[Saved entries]

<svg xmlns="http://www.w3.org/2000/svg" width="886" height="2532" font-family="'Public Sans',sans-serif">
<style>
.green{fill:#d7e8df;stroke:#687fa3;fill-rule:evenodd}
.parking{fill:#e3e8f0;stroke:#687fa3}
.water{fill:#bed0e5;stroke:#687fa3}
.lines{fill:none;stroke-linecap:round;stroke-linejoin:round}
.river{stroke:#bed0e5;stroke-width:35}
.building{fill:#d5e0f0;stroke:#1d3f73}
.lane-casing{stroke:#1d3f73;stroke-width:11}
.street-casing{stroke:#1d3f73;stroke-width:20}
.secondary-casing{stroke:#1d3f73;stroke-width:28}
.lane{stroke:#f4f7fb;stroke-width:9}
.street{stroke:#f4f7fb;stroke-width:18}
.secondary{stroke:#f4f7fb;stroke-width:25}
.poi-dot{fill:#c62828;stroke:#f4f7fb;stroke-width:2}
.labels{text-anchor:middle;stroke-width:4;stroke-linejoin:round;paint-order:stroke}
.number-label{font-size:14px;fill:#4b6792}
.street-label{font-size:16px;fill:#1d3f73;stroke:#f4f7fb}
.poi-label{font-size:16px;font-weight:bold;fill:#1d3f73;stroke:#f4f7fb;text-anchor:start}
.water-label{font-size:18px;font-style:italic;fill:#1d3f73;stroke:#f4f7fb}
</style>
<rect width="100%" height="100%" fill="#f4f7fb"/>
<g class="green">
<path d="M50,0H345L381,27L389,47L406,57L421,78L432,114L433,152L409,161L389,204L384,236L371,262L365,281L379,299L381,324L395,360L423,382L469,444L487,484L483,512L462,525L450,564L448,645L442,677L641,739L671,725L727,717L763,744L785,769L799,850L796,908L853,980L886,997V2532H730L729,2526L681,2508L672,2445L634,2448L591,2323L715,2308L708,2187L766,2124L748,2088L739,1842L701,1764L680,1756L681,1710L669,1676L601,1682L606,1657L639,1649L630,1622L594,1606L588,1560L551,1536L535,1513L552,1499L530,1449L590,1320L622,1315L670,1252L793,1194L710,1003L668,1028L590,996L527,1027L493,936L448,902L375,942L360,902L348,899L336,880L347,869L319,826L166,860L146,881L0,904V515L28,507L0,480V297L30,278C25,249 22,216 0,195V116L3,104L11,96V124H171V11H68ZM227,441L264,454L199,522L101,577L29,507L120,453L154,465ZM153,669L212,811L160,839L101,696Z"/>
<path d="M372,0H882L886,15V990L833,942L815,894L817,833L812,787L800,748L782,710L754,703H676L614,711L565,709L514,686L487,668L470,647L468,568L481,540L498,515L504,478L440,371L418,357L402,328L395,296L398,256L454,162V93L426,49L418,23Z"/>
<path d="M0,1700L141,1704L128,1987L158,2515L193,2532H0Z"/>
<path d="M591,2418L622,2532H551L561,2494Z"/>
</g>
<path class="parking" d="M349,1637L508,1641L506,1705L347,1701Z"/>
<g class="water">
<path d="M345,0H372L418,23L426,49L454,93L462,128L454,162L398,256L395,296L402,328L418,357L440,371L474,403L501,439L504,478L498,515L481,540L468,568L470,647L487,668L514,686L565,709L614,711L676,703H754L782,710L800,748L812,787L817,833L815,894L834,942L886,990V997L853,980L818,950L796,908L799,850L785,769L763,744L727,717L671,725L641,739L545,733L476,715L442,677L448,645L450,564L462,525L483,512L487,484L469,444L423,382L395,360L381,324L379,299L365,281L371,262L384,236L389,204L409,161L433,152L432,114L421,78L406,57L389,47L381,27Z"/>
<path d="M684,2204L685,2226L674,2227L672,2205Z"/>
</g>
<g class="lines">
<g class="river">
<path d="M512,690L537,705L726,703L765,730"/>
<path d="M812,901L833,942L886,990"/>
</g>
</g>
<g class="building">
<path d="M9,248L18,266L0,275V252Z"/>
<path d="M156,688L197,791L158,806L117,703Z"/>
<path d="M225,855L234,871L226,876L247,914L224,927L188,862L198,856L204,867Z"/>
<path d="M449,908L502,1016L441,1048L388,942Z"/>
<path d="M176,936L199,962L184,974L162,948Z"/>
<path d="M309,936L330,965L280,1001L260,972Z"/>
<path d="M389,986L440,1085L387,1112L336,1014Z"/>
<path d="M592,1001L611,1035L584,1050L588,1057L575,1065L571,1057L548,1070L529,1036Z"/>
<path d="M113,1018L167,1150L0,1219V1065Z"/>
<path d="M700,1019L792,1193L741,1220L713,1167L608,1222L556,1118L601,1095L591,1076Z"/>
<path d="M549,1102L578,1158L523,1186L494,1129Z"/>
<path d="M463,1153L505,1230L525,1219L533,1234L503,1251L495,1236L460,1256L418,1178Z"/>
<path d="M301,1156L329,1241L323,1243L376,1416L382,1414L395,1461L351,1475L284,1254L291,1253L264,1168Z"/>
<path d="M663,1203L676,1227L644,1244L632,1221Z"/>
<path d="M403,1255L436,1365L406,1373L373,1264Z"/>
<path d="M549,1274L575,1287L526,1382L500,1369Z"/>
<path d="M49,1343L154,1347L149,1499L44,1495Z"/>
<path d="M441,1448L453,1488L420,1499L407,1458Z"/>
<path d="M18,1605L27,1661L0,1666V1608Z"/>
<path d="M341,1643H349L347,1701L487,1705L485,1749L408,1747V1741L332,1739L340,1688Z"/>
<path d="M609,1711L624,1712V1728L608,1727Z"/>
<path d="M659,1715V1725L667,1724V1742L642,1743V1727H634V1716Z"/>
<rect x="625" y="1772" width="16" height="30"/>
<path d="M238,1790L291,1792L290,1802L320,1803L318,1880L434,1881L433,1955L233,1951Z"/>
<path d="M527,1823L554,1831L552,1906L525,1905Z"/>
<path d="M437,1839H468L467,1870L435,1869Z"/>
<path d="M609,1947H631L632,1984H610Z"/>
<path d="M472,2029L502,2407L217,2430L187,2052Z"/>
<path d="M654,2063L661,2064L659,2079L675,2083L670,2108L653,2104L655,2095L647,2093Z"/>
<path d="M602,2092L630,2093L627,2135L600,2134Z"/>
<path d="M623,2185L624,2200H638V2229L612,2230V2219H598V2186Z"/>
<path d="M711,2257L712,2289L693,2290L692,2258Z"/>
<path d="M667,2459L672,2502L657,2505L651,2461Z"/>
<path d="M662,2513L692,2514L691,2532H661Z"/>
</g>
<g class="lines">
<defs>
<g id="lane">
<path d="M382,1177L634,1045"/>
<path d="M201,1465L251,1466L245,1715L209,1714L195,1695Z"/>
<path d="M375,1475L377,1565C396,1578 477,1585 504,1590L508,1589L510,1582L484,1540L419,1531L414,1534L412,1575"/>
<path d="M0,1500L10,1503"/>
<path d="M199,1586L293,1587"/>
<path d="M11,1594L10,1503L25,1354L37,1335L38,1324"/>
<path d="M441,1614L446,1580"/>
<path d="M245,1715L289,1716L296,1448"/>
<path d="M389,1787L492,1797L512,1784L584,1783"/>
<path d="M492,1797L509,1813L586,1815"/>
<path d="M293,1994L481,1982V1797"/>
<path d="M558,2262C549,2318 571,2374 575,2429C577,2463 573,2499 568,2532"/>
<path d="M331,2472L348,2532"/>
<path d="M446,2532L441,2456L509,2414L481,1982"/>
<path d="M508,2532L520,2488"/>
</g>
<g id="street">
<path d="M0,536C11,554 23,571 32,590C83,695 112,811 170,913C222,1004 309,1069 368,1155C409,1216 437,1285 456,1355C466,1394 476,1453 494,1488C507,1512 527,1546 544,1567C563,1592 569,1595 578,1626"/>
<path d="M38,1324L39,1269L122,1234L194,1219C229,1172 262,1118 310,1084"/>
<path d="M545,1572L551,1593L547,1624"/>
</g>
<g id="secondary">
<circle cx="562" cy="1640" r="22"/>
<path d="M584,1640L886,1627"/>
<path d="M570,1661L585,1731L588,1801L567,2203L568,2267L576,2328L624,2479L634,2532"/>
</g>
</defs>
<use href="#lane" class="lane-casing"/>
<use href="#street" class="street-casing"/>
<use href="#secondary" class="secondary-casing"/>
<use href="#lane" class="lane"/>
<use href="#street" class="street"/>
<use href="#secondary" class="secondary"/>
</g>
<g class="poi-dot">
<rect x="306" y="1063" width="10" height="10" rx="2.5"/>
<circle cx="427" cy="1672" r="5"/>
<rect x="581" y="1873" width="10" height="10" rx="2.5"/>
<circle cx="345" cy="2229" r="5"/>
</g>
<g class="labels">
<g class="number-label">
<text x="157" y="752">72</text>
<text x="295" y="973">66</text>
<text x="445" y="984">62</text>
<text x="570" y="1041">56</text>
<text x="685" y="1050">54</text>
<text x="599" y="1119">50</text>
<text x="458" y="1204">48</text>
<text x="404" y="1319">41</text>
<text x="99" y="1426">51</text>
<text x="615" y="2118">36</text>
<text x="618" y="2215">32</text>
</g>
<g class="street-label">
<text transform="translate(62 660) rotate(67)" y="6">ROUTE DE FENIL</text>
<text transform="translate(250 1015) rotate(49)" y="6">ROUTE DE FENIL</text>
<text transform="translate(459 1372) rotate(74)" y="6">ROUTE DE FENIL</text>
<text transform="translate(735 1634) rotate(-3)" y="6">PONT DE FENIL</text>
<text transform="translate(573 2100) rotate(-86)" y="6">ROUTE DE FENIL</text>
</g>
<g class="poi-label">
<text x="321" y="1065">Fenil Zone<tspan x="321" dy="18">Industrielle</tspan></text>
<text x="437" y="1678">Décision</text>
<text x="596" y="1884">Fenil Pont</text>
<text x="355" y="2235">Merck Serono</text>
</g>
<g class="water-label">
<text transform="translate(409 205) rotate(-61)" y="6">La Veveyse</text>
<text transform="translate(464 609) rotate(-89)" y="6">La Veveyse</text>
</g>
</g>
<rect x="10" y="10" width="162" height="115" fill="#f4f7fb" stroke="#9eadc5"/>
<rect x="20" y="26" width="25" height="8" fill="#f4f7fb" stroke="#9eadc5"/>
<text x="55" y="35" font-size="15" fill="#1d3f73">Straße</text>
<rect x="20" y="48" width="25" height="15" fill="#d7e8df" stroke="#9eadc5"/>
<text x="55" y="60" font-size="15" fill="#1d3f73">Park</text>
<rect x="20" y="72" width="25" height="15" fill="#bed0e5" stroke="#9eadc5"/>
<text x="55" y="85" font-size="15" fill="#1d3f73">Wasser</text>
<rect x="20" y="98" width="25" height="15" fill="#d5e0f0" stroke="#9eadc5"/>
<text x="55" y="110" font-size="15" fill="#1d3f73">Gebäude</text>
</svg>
==
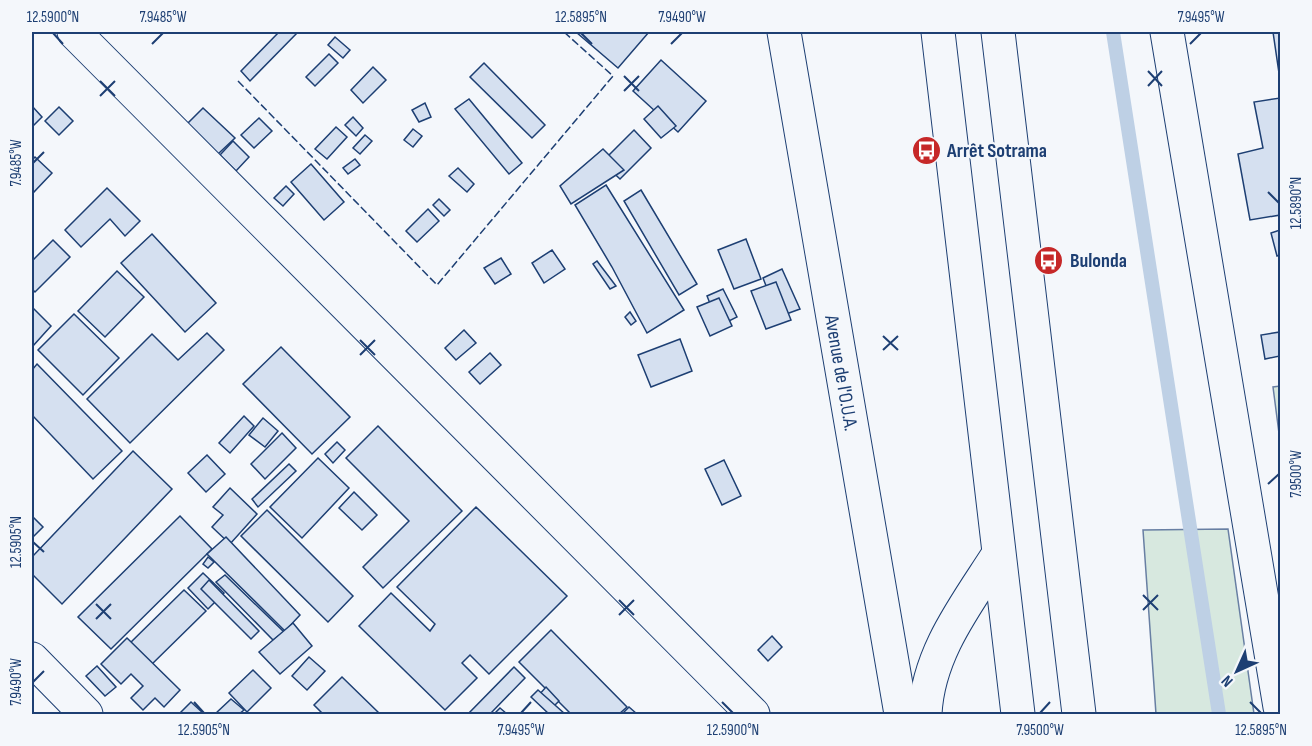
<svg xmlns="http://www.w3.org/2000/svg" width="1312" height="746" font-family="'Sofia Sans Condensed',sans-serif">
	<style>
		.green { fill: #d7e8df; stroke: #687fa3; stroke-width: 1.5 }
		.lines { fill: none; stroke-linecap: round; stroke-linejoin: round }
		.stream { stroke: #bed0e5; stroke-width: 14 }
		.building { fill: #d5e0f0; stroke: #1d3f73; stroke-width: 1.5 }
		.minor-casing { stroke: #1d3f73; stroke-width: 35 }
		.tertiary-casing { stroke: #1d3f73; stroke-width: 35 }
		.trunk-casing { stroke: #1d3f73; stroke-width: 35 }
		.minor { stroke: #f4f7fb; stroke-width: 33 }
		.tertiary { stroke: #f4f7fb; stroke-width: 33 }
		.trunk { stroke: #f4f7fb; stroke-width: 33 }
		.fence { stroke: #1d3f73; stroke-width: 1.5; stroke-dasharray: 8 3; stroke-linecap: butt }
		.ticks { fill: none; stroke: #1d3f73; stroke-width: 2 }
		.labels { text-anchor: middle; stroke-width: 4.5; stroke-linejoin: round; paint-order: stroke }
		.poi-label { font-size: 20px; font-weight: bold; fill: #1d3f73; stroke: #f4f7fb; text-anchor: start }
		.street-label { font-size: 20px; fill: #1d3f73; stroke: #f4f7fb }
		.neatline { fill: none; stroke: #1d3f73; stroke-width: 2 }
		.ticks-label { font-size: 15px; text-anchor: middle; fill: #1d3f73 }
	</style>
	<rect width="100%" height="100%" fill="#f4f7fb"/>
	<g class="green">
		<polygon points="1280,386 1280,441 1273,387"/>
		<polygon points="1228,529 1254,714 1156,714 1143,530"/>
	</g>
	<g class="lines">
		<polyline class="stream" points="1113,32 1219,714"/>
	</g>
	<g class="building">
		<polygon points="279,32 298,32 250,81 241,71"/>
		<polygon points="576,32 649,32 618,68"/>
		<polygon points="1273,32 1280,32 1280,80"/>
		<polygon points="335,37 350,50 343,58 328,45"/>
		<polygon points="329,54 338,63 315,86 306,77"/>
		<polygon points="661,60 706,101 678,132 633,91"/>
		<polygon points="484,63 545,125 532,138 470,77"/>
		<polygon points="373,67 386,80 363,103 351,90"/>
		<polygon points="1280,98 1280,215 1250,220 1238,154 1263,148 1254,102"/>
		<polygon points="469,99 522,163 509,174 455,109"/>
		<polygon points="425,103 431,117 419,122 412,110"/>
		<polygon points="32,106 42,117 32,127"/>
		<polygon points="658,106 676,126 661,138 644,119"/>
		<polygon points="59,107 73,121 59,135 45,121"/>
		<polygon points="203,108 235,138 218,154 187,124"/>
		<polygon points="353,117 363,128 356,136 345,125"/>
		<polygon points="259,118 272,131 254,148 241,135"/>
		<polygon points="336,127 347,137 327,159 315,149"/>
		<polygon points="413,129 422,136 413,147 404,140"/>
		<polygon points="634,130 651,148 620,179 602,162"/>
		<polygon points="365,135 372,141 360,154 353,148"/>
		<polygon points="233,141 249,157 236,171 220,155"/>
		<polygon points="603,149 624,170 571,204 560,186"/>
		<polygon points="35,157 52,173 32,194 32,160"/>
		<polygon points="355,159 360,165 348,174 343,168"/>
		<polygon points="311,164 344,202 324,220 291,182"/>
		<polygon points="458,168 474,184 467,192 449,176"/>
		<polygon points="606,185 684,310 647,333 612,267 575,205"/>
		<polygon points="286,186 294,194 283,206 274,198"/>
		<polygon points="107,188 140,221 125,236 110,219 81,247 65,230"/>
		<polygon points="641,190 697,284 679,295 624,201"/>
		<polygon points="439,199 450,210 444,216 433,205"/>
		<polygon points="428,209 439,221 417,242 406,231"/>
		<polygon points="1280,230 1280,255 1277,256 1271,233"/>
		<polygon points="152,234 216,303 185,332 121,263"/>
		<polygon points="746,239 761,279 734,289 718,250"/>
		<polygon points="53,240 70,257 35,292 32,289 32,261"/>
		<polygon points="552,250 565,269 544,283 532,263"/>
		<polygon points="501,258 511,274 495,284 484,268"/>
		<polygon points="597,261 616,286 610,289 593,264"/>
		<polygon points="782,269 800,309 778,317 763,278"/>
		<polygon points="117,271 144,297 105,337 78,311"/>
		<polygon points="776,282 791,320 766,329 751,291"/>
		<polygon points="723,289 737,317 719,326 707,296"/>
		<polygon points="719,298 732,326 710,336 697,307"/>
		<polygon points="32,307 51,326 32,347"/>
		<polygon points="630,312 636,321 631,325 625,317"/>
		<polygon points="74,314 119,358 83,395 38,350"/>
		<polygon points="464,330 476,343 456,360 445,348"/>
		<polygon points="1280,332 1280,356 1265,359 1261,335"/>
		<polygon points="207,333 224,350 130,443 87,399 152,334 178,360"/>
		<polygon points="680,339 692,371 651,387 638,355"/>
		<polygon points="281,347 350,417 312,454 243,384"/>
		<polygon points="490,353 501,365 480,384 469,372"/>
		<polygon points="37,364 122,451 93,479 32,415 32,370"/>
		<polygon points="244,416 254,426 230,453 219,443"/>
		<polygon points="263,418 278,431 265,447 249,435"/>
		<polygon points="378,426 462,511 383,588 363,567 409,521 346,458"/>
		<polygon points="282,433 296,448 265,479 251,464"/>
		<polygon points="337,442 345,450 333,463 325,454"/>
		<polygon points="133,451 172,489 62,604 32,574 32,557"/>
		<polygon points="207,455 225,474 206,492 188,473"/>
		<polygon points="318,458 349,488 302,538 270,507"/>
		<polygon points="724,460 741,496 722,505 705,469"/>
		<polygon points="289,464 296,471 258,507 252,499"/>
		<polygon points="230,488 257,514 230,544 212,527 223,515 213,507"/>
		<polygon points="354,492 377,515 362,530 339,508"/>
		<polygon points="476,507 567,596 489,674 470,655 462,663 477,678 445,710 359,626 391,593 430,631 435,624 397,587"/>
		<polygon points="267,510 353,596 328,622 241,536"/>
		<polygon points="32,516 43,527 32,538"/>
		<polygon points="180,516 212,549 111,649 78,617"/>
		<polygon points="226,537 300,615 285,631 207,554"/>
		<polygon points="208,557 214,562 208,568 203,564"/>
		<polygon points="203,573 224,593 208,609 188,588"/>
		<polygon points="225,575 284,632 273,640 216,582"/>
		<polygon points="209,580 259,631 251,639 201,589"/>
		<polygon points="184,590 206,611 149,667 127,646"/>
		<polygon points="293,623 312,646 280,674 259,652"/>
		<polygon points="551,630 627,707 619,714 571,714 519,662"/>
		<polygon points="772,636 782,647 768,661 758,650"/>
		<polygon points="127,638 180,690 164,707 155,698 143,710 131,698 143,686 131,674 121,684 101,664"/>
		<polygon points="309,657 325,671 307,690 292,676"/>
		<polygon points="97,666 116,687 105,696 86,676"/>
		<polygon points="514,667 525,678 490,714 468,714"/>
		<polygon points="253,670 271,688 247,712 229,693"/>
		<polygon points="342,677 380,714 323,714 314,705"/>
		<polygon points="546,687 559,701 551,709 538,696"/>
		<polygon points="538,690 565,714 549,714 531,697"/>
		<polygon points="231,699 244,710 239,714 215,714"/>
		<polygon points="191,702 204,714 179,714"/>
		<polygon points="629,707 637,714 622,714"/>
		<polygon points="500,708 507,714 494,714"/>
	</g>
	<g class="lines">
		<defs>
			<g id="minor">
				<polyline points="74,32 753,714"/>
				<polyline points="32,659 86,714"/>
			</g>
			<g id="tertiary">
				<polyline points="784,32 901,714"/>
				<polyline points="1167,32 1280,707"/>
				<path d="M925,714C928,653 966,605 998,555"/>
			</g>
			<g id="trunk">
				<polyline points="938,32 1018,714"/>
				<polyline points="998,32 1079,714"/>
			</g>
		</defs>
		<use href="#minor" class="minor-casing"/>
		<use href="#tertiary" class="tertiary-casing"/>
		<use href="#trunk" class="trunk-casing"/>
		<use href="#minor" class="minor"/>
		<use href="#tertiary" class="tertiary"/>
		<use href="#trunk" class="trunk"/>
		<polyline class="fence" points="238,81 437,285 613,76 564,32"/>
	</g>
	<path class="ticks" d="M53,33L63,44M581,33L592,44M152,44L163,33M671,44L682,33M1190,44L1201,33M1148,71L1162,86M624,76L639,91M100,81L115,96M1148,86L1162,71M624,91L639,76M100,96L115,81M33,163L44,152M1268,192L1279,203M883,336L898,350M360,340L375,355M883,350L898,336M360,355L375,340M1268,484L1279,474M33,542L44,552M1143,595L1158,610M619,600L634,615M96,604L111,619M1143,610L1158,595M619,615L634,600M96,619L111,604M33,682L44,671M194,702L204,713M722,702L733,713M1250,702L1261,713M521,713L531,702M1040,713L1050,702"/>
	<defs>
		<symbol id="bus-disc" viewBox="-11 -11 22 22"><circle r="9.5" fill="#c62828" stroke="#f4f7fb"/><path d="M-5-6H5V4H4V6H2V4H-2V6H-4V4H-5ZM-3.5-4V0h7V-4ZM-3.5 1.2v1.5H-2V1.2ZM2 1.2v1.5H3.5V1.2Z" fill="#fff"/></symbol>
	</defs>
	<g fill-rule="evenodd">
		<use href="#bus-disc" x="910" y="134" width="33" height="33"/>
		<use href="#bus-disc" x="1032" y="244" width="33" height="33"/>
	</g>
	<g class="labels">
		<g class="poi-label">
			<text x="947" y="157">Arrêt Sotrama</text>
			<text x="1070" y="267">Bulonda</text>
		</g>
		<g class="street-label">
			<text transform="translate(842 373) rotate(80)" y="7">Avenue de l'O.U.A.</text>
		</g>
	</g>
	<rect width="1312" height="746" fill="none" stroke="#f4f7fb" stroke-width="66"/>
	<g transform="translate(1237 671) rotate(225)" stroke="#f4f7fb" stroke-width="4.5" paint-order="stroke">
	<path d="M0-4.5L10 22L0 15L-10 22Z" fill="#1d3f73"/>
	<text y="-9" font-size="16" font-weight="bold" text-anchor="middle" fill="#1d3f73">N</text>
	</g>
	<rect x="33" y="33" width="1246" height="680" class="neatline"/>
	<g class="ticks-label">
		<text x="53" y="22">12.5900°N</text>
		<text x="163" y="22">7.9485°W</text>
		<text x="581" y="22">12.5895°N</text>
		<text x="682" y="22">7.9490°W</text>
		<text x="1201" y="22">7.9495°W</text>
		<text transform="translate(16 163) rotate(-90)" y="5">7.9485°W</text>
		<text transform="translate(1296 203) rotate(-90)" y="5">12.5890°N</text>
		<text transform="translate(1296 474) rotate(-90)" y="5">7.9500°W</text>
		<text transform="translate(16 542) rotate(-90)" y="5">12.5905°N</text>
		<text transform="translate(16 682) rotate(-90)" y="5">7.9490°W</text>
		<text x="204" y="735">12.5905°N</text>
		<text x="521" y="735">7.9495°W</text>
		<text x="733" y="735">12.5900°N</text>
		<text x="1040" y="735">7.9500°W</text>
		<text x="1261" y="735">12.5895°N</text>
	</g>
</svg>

▶ _What needs to be done_
Considering the entries above, how many lines contain "sans"? Give that number with nothing else.

▶ _Solved exercise_
2